Since this issue involves a specifically identified race of people, it can be considered a case of civil rights, and we only need look south of the border to find out how to get a federal government to do what people want it to.

Back in the early 1960s, black people in the United States were being victimized by poverty and murder. Despite marches like we saw in Winnipeg, blacks did not have an ally in the federal government because the Kennedy brothers, John and Robert, were more interested in being global statesman and dealing with things like the cold war.

It was only when their efforts were undermined by foreign leaders holding up headlines of freedom riders being beaten while their bus burned, the skin of teenage black kids being torn off by water hoses, and black people marching under the simple slogan “I am a man” that the Kennedy’s realized their credibility as world leaders depended on how they took care of their own citizens at home.

The fodder for detractors continues today as Iran, Iraq, Egypt, Syria, Russia and China, as well as Amnesty International, have been quick to reprimand the United States for what is happening in Ferguson, Missouri where a white police officer killed an unarmed black teenager.

Prime Minister Stephen Harper and Foreign Affairs Minister John Baird have been highly outspoken on the world stage about the crises in Israel and Ukraine. The weight of their words goes up and down with the level of Canada’s image abroad.

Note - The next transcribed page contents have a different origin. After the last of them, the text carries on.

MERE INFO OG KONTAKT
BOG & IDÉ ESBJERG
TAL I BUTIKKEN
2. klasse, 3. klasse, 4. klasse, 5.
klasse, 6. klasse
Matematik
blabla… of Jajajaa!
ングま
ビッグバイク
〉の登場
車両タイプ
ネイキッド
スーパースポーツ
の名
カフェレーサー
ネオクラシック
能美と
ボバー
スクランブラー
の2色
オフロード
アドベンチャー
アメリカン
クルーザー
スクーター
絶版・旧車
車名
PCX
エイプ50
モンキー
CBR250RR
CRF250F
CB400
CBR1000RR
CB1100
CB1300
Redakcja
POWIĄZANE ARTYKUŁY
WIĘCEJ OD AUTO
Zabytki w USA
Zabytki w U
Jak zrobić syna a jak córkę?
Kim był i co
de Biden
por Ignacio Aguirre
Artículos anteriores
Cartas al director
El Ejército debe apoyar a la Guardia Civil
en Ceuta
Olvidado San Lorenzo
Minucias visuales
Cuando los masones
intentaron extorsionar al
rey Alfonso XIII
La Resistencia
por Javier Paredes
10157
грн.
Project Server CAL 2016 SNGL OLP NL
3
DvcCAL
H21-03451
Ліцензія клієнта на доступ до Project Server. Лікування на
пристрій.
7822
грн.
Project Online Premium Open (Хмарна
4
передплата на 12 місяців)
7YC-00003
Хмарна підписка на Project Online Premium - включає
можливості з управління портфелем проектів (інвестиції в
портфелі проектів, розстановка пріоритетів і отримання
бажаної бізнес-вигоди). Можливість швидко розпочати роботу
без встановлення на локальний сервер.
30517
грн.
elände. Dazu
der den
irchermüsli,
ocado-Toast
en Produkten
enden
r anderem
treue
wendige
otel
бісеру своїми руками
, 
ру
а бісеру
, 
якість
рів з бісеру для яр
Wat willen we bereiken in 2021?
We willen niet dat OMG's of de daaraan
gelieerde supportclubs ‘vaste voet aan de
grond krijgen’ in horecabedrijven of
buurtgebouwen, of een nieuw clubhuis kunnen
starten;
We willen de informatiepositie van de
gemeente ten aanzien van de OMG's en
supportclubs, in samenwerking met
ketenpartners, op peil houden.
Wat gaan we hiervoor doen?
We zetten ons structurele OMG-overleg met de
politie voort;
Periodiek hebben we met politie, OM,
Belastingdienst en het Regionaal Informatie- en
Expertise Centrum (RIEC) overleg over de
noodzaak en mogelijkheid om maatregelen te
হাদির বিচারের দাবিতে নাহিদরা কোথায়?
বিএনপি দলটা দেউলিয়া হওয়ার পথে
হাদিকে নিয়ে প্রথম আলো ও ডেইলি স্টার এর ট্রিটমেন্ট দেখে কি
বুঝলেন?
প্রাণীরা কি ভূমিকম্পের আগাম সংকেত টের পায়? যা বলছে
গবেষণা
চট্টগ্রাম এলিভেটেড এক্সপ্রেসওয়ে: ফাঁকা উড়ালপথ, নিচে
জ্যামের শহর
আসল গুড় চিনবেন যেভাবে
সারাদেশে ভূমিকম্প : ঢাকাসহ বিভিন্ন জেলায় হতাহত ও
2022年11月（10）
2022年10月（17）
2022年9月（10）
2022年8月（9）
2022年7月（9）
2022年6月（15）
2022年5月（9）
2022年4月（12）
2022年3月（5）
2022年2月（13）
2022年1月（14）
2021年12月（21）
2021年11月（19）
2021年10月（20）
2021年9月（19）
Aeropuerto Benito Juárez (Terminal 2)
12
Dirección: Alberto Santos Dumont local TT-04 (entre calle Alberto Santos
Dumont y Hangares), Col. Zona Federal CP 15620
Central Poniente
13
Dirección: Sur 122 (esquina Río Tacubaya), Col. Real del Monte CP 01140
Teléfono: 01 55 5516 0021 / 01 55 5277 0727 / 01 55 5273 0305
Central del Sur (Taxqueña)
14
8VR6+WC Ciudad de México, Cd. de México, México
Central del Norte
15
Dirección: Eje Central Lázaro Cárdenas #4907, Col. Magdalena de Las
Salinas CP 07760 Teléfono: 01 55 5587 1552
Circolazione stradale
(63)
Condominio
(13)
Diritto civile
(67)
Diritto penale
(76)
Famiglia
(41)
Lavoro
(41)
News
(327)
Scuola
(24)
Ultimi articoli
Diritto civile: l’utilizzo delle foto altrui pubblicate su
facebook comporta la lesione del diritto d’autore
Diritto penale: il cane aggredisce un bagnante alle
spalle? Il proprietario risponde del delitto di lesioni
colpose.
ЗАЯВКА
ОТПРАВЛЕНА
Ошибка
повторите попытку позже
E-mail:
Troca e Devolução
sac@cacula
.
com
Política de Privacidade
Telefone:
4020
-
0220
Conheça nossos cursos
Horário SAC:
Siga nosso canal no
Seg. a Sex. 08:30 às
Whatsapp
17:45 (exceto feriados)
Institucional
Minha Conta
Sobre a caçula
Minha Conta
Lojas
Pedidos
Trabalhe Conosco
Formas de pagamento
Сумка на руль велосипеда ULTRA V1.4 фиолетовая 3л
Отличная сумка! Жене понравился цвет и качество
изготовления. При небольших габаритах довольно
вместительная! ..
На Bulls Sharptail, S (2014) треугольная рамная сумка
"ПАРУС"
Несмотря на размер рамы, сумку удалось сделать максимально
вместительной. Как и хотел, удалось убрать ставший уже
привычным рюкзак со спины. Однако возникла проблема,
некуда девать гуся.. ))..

Harper wants to be taken seriously when he talks about human rights but that becomes a lot more difficult when Russia and Hamas can point to problems in Canada like the murder of over a thousand indigenous women and the third-world conditions that First Nations live in.

Justice Minister Peter McKay has already responded to this latest incident by repeating the federal government’s position. No public inquiry. If First Nations leaders can’t get what they want despite the support of a majority of other Canadians (according to most recent polls), then they will be forced to direct their efforts toward the world stage where they seem to receive a more favourable reaction.

In 1961, when video of lynchings and black people being beaten down in the streets was being broadcast worldwide, the Kennedy brothers responded. Here in Canada, Indians had just been given the right to vote, but they needed a pass to leave their reserves and many were forced into residential schools where the history of abuse has just recently been fully exposed.

Canada was able to keep the treatment of First Nations people away from the global spotlight back then but if we want to be taken seriously now, this country must deal with tragedies like the situation of missing and murdered aboriginal women.

“There continues to be little to no projects or policies to engage this issue. It continues to be ignored by authorities,” said march organizer Niigaan Sinclair. “It has to stop.”

Don Marks is a Winnipeg-based writer.